Today, we’ll discuss the importance of graphing data and we’ll work with ggplot to visualize data in R. We will then work in groups to get as close as possible to finalizing analysis plans.
Which of the following graphs is not visualizing the data in the best way, and why? (The first shows frequencies of respondents in various categories associated with the different colors; the second shows mean response levels, scaled from -1 to 1, with error bars showing confidence intervals.)
Draw a rough sketch of what might be produced by the following R code:
ggplot(penguins_updated, aes(x = bill_to_flipper_ratio)) + geom_histogram()

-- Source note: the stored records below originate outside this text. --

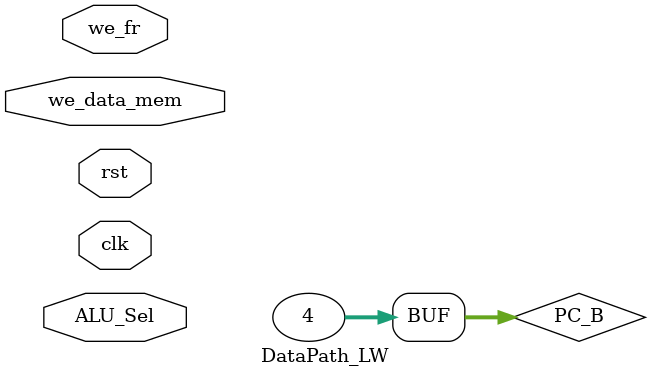
<source format=sv>
module DataPath_LW #(parameter M=32, N=5, O=16)(
  input clk,rst,we_fr, we_data_mem,
  input [3:0] ALU_Sel
);
  
  int  PC_B = 3'b100;
  wire [M-1:0]data_In_PC, data_Out_PC, data_Out_Imem, signimm, ALU_Out;
  wire [M-1:0]rd1, rd2, rd_data_mem;
  
  PC #(.M(M)) U1 (.Data_In(data_In_PC),.Data_Out(data_Out_PC),.clk(clk),.rst(rst));
  Adder #(.M(M)) U2 (.A(data_Out_PC),.B(PC_B),.Data_Out(data_In_PC));
  Imem #(.M(M)) U3 (.addr(data_Out_PC),.RD(data_Out_Imem));
  reg_file #(.M(M),.N(N)) U4(   
    .clk(clk),
    .we_fr(we_fr),
    .ra1(data_Out_Imem[25:21]),
    .ra2(data_Out_Imem[20:16]),
    .wa_fr(PC_B),
    .wd_fr(rd_data_mem),
    .rd1(rd1),
    .rd2(rd2)
  );
  signext #(.M(M),.N(O)) U5 (.inst(data_Out_Imem[15:0]),.signimm(signimm));
  ALU #(.M(M)) U6 (.A(rd1),.B(signimm),.ALU_Sel(ALU_Sel),.ALU_Out(ALU_Out));
  data_mem #(.M(M)) U7 (.clk(clk),.we(we_data_mem),.a(ALU_Out),.wd(),.rd(rd_data_mem));

endmodule
</source>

Let’s take a look at the data!
#
penguin_corr <- ggplot(penguins_forgraphs,
aes(x = bill_length_mm, y = flipper_length_mm)) +
geom_jitter(aes(color = species), alpha = .9, shape = 16, size = 1,
stroke = 1) +
geom_smooth(method = "lm", se = TRUE, linetype = 1) +
scale_color_viridis(discrete = TRUE, begin = .2, end = .8) +
theme_tufte() +
theme(legend.position = "bottom")
penguin_corr_improved <- ggMarginal(penguin_corr, type = "density")
#
penguin_raincloud <- ggplot(penguins_forgraphs,
aes(x = species, y = bill_to_flipper_ratio,
color = species)) +
geom_jitter(alpha = .5, width = .1, size = .5) +
stat_summary(fun = "mean", geom = "point", shape = 15, col = "black") +
geom_half_boxplot(side = "r", outlier.shape = NA, center = TRUE,
position = position_nudge(x = .15),
errorbar.draw = FALSE, width = .2) +
geom_half_violin(aes(fill = species), side = "r", center = TRUE,
position = position_nudge(x = .3)) +
facet_wrap( ~ sex) +
scale_color_viridis(discrete = TRUE, begin = .2, end = .8) +
scale_fill_viridis(discrete = TRUE, begin = .2, end = .8) +
theme_tufte() +
theme(axis.text = element_text(size = 14),
strip.text = element_text(size = 14), legend.position = "hide")